• **Extract**:

Anaglyph of Prof. Brian Wandell, Stanford University.
Courtesy Center for Multi-Disciplinary Teaching and Research.

 

 

Introduction   |   Methods   |   Results   |   Conclusions   |   References   |   Appendix

 

 

In this paper, I study several methods of presenting a 3D image on a 2D viewing surface.  The production of these types of 3D images represents few technological challenges, but the drawbacks inherent in using 2D surfaces to present 3D information suggests the need for more sophisticated viewing devices.  I conclude with a brief discussion of other possibilities in the field of 3D imaging, either using 2D viewing surfaces or other means, and its significance to the future of the display industry.

 


Introduction

 

At the moment, display technology is quickly approaching a fundamental limit: the ability of the human eye to see fine detail.  As technology giants like Samsung and Panasonic achieve higher and higher densities of pixels within their flat-panel displays, the display industry faces the problem that resolution scaling will no longer make a difference to human perception. 

The standard limit of human perception is approximately 300 pixels per inch, or PPI.  PPI is an absolute measure of display resolution that is independent of the size of the monitor.  Therefore, a 2” cell phone screen with 600x600 resolution and a 72” TV screen with 17280x12960 resolution both exhibit 300 PPI (Fig. 1).  Building a smaller cell phone display or increasing the TV screen’s resolution will yield no benefits to the end-user, because the human eye will sense no difference in resolution past the current point (Chastain). 

 

 

Figure 1.  The sizes of a cell phone screen and a flat-panel TV screen, both of which have the same PPI.
Cell phone courtesy BuyCellNow.com; TV courtesy Taume.com.

 

Modern displays have already reached the boundary of human perception.  In 1988, IBM released the VGA standard, with resolutions at or under 60 PPI.  By the late 1990’s, however, display technology had undergone a revolution: graphics hardware were dedicated devices, instead of subcomponents of the main processor.  With more memory and processing resources available, displays began to rapidly offer more resolution, with the industry passing 100 PPI in 2000 and exceeding 200 PPI by 2003 (Fig. 2).  Devices claiming over 300 PPI began to appear in 2005, finally exceeding the ability of some end users to perceive the difference.

• **Data lines**:

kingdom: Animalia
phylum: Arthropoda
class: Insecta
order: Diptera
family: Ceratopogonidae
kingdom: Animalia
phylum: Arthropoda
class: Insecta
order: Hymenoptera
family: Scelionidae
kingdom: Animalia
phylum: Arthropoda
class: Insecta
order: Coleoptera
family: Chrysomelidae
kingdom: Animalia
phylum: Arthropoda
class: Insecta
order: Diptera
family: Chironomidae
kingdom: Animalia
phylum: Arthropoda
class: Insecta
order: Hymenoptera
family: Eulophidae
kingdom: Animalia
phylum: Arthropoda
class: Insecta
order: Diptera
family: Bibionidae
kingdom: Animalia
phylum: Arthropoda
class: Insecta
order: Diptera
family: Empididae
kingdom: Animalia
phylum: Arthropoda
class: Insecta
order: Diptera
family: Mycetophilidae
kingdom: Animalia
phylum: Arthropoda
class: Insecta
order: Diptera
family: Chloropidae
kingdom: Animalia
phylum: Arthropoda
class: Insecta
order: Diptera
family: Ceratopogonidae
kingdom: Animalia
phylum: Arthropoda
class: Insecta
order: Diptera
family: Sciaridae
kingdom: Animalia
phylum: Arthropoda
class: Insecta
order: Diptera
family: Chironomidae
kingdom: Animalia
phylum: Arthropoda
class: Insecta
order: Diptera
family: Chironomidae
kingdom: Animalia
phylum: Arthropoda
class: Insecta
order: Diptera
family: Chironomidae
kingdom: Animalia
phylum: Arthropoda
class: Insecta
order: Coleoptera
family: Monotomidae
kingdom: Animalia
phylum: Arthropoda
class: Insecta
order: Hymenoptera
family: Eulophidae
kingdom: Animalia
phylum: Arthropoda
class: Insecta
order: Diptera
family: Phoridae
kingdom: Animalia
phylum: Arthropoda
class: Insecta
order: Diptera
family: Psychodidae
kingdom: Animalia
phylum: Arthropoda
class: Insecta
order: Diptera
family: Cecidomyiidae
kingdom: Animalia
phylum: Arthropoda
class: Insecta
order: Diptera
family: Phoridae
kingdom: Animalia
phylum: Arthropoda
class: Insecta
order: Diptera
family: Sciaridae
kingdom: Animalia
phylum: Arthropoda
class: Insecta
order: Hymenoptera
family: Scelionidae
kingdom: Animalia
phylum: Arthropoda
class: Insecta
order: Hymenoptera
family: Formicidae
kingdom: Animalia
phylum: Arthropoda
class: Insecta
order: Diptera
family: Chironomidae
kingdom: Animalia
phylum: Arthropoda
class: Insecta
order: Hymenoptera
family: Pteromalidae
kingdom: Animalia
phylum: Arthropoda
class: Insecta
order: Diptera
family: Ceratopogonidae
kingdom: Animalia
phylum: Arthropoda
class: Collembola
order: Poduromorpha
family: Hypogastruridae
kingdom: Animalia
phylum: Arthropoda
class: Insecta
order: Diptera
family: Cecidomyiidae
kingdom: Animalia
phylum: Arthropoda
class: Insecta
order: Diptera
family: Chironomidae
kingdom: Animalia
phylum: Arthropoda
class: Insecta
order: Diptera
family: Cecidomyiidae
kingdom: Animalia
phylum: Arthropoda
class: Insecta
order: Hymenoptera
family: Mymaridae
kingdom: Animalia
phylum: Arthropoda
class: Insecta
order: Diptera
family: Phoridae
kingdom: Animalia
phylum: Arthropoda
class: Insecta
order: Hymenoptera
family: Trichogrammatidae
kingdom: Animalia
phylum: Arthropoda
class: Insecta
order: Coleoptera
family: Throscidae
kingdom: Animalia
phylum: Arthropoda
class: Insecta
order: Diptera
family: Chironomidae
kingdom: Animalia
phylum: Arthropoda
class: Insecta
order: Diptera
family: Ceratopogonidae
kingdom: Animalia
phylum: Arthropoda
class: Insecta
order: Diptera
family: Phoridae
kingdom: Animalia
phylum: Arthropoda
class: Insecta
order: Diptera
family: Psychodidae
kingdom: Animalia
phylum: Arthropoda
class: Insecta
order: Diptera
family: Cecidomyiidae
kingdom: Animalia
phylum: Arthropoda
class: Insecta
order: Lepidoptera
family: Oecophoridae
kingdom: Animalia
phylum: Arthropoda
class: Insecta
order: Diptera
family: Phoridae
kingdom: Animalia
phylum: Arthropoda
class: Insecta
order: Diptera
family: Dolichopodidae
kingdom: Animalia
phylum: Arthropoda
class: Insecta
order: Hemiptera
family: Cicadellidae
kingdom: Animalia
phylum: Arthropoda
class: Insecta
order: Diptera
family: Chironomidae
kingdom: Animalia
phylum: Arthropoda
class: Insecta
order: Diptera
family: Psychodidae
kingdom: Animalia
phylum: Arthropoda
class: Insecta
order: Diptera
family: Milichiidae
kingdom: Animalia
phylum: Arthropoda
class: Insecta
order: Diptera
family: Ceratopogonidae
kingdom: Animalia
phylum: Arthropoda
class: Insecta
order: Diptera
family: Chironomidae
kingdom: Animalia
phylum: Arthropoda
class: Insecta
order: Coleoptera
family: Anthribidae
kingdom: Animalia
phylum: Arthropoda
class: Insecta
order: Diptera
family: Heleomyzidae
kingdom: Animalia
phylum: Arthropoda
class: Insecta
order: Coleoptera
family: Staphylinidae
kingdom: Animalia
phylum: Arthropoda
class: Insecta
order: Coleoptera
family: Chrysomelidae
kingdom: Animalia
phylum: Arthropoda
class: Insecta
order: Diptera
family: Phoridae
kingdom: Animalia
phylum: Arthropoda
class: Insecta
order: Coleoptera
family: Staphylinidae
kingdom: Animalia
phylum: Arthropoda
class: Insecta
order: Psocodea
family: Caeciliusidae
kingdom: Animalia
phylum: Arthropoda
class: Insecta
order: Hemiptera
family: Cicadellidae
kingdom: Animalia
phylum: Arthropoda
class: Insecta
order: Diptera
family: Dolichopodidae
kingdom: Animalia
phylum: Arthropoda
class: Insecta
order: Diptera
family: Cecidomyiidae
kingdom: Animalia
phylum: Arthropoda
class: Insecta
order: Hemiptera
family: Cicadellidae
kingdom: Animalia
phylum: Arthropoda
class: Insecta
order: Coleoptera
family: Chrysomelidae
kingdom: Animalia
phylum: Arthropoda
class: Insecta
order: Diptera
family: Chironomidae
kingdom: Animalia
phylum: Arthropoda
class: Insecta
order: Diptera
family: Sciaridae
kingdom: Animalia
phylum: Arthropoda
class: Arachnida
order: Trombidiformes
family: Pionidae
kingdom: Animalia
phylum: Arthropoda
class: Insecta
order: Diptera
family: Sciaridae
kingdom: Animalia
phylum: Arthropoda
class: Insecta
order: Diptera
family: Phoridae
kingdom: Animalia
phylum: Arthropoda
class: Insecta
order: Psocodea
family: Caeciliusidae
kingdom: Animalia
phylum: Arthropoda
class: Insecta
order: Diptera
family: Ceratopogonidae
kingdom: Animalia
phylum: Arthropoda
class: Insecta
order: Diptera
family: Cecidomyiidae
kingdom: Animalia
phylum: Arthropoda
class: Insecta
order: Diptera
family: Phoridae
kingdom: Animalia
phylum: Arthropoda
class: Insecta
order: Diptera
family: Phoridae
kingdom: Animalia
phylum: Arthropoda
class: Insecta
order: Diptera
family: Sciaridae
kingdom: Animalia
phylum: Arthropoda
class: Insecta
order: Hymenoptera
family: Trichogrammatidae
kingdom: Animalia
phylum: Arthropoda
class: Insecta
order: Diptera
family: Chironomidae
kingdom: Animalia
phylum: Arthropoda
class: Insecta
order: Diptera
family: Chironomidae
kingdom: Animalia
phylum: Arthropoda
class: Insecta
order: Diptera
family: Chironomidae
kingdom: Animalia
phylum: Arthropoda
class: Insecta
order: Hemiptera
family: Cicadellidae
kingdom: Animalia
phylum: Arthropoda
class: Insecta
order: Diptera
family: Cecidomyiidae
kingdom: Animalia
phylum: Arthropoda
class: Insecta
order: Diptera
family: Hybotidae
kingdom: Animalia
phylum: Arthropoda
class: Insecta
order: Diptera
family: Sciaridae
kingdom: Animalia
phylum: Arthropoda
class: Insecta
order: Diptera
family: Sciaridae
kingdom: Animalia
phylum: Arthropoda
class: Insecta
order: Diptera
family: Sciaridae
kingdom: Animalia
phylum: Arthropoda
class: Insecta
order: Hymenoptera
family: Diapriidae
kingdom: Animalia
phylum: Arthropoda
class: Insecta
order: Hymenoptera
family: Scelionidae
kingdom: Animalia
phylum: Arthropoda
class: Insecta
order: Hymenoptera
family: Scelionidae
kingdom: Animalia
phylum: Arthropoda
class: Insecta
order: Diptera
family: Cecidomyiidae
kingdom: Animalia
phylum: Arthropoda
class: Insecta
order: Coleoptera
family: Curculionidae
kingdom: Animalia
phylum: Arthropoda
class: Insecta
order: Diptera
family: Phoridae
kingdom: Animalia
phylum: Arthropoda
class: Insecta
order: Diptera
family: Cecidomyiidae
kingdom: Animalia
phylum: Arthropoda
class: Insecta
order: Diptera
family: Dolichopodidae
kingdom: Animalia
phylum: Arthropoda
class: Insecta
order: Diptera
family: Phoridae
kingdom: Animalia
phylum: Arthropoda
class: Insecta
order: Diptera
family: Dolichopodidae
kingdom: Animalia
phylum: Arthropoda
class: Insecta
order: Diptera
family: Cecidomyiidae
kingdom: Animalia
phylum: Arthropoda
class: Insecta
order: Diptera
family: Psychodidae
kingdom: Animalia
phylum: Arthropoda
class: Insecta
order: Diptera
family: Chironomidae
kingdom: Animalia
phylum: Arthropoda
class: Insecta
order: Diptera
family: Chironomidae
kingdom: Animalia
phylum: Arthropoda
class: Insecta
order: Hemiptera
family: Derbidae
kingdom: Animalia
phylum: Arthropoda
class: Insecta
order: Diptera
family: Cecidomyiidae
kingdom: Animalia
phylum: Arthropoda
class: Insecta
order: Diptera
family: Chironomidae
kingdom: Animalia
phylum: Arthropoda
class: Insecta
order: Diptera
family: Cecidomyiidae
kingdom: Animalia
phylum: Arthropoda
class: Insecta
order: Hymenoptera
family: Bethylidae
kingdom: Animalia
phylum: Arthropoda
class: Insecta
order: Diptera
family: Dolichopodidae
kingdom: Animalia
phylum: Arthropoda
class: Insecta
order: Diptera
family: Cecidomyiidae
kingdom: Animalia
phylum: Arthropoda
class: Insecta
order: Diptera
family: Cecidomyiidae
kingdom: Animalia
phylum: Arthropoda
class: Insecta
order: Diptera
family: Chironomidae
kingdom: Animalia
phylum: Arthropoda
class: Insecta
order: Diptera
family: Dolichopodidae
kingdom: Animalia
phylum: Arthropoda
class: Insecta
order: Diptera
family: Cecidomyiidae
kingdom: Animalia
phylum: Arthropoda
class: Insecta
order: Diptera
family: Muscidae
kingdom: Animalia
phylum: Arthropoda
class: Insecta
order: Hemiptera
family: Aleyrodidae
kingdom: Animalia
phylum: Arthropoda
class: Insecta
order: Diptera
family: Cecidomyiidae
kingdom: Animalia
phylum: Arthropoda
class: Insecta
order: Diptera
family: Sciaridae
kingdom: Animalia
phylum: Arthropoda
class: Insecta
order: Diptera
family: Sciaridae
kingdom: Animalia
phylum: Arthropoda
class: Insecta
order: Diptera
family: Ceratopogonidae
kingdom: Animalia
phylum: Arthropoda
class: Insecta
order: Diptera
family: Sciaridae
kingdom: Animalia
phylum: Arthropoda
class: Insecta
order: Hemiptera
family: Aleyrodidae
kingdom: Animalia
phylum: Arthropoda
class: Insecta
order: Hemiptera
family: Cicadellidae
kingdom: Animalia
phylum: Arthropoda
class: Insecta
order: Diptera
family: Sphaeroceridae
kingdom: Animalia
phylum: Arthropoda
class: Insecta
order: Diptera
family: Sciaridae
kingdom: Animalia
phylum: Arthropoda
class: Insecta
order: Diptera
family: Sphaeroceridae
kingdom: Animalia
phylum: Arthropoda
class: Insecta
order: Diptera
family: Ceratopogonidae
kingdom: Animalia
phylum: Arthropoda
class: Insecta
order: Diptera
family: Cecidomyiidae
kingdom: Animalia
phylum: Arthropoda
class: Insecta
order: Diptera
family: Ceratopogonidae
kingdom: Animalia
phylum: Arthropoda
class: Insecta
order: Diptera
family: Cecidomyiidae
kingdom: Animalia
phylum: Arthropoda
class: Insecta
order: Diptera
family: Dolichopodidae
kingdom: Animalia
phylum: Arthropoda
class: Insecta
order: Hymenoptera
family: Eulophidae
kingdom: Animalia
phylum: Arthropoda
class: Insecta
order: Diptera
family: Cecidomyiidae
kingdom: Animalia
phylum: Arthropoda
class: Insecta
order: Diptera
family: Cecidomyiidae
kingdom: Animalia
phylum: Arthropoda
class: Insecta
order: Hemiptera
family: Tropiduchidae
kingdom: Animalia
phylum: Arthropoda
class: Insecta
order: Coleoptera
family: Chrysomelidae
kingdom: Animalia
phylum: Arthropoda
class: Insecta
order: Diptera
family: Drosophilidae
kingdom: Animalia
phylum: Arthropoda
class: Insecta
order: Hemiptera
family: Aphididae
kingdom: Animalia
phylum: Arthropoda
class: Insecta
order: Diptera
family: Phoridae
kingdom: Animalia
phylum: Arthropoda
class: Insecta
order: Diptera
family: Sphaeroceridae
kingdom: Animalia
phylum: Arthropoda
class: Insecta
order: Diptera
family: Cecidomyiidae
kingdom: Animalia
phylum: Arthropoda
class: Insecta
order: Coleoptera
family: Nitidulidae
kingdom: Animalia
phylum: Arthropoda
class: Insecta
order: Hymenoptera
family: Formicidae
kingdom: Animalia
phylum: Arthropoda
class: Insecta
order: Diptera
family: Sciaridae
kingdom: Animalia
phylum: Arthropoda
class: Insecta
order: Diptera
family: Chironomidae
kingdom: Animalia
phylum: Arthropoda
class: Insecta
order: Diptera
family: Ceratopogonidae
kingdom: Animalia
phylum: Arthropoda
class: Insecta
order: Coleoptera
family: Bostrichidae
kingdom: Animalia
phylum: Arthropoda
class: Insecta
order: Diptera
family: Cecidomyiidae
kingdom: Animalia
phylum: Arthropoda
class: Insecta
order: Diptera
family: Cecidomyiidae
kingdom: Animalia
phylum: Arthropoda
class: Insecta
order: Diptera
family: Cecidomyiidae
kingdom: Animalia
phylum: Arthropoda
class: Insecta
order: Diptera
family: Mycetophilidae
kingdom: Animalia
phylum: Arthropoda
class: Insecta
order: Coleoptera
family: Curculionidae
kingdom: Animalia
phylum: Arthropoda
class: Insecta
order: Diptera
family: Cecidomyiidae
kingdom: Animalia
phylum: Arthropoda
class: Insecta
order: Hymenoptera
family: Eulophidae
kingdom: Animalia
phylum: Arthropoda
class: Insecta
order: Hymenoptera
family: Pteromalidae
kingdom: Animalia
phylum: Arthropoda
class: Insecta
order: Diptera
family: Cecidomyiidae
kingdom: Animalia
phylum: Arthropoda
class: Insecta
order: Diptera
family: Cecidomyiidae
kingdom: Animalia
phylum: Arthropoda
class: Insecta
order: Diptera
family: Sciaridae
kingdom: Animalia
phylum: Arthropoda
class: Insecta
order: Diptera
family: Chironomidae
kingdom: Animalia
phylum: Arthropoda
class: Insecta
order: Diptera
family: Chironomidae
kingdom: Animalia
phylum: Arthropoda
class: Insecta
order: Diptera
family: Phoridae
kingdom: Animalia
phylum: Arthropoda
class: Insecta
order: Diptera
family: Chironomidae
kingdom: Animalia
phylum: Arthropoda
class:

• **Written problem 1**: In the display resolution text, rewrite the passage from "At the moment, display" up to and including "to human perception.", putting "Sony" in place of "Samsung".
• **Written problem 2**: According to the display resolution text, what is the standard limit of human perception?
• **Written problem 3**: Extend the display resolution text, picking up right after its final sentence.

• **Exercise output 1**:
At the moment, display technology is quickly approaching a fundamental limit: the ability of the human eye to see fine detail.  As technology giants like Sony and Panasonic achieve higher and higher densities of pixels within their flat-panel displays, the display industry faces the problem that resolution scaling will no longer make a difference to human perception.

• **Exercise output 2**: About 300 pixels per inch (PPI).

• **Exercise output 3**:
 

Figure 2. The acceleration of display resolutions leading up to the crossing of the human perception barrier.  Compiled with product information from Pixels Per Inch entry in Wikipedia.

 

Although not all devices have attained resolutions of 300 PPI or greater, the display industry has been largely driven by the continued scaling of LCD and plasma technology to greater and greater pixel concentrations.  This trend has fed the growth of other sectors: the graphics hardware industry has kept pace with the display market, offering higher and higher performance to meet the larger demands of high-resolution screens.  A limit to that scaling, whether technology-related or market-related, would seriously affect the entire technology industry.  Thus the question that will become more and more important in the next five to ten years is, How will the display industry continue its progress when scaling no longer produces more attractive products? 

It is impossible to foretell the future of display technology, but the most obvious next step is to move from 2D displays to displays capable of delivering the perception of 3D – whether through a modified 2D surface, or through a device actually capable of creating 3D images (a so-called ‘hologram’ projector).  The discussion of such devices and the science that would enable them is beyond the scope of this paper, but a solid understanding of human perception and the methods that can be used to ‘fool’ the human eye into perceiving 3D can help enlighten our perspective of the future of displays.  The goal of this paper, then, is to introduce several of the methods of 3D imaging through 2D surfaces, and the drawbacks to these methods that will need to be overcome in future display technology.

 

Back to top


Methods

 

The human visual system utilizes several methods to perceive depth, and creating the illusion of depth on a flat surface will require an algorithm that satisfies one or more of these properties.  Although the human visual system processes sight in many different ways – both in the eyes and in the brain – the primary methods of depth perception are listed below (Purves 2003; Steinman 2000).

 

·         Parallax, also known as binocular vision, is perhaps the most fundamental of the methods.  Because a human’s two eyes perceive slightly different images, the brain can compare the data from the right eye and the data from the left eye and determine not only the position of objects, but also their relative positions, to a high degree of accuracy.  In addition, because the two eyes both point toward the same object, the brain can use the eyes’ angles to estimate the distance of the object currently in focus. 

·         Color vision allows the eye to perceive differences in lighting, which can be used to determine the relative positions of objects.

·         Occlusion involves perceiving nearer objects between the viewer and farther objects, by the basic fact that nearer objects occlude more distant objects.

·         Perspective refers to the property of parallel lines appearing to converge at very far distances.  The visual centers can use this information to evaluate the relative distances of objects, especially in landscapes.

·         Lens focus involves the physiological ability of the eye’s lens to judge where the current focus is.  This data helps determine the distance between the viewer and the current object in focus.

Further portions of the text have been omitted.